Saturday, May 24, 2008
Curious adverts on The Box
At the gym this morn - while taking a jog on those whizz-bang running machines in my stripy boyleg gym kit - I was accosted by some most curious advertisements on that box device the manager always insists on having switched on. It being an hour before lunchtime, every channel on the blasted thing was screening food advertisements or cooking shows, from deep-fried nori stuffed with sea urchin, to shellfish and sushi. It made one feel mighty peaky to be giving it a hard slog on the running contraption, with mashed sea urchin innards squelching about before me. Amidst these gastronomic rumblings, out sprung a commerical for my fave chocolate snack, Kinoko no Yama (Toadstool Mountain).
Since living in Japan, I have often observed the Japanese obsession with cute little toadstools and have become obsessed with them myself. They adorn everything. Eco-bags, wrapping paper, furoshiki cloths, fridge magnets etc are emblazoned with Eurokitsch red-capped, white-spotted toadstools. In fact, so severe is my toadstool fixation, that I have acquired the nickname "Kinoko-chan" among my friends. The toadstool chocolates have a biscuit stalk with a chocolate cap - very charming bite-sized pieces! However, in the advertisement, a pretty young woman buys a box of the stuff at a convenience store, and whilst turning away from the shelves, a rather aggressive chocolate toadstool pops out from a nearby shelf and harangues her (over what, I know not). Now in the advert, the animated kinoko is not the same size as its chocolatey namesakes. In fact, it looks like a small, stunted willy. The overly swollen chocolate cap exaggerates this likeness. And for some reason, it hops about with an evil menacing look, a bit like Chucky in Child's Play. The young woman raises her eyebrows and looks discomfited.
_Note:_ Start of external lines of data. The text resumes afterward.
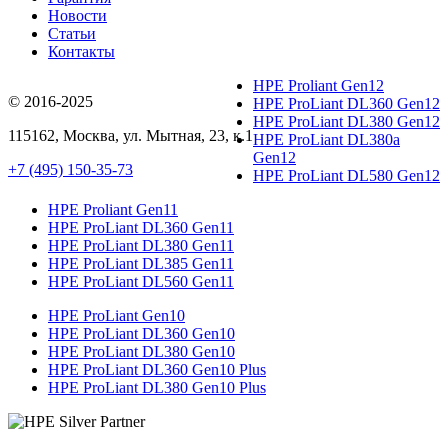
Новости
Статьи
Контакты
HPE Proliant Gen12
© 2016-2025
HPE ProLiant DL360 Gen12
HPE ProLiant DL380 Gen12
115162
,
Москва
, ул.
Мытная, 23
, к.1
HPE ProLiant DL380a
Gen12
+7 (495) 150-35-73
HPE ProLiant DL580 Gen12
HPE Proliant Gen11
HPE ProLiant DL360 Gen11
HPE ProLiant DL380 Gen11
HPE ProLiant DL385 Gen11
HPE ProLiant DL560 Gen11
HPE ProLiant Gen10
HPE ProLiant DL360 Gen10
HPE ProLiant DL380 Gen10
HPE ProLiant DL360 Gen10 Plus
HPE ProLiant DL380 Gen10 Plus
Perhaps the chocolate toadstool has put on the hard word? Anyway, the woman's reply mustn't have been what he wanted, for he hopped about on his stalk in a fine rage and at the climax of this amusing show of apoplexy, his cap popped off with an amusing "pfffft" and went sailing through the air. Capless, the poor chocolate kinoko crumpled to the floor (or, should I say, shelf), and the young woman dashed away.
Is my recent visit to the Willy Shrine messing with my mind? Dear reader, I hope not!
While I had to cling to the banister of my running machine for support after this surreal attack of deranged phallic toadstools made of chocolate, another strange advert announced itself. And again, it was about food. A man cooks kitsune udon noodles (literally "fox" noodles), and when he is about to eat them, an animated red fox jumps out at him, and throws back his foxy head to reveal a pink mohican hair-cut. The fox is suddenly donning a black leather jacket and holds an electric guitar, upon which he unleashes a roar of heavy metal, and head-bangs his newly acquired pink do to the music.
Horrors! thinks I, my two fave things have now taken on a rather bizarre, Japanese-TV-inspired aspect!
I couldn't locate these adverts on YouTube, but I found an old ad for Kinoko no Yama which is quite endearing. The closing scene of the characters dancing around the toadstool brought to mind my days in Brownies, when as a Leprechaun (in England) and a Muluka (in Australia) we danced around a brightly painted wooden toadstool, on which was perched the sacred brown owl (as opposed to the living Brown Owl, who's weight would not have been accommodated by said toadstool).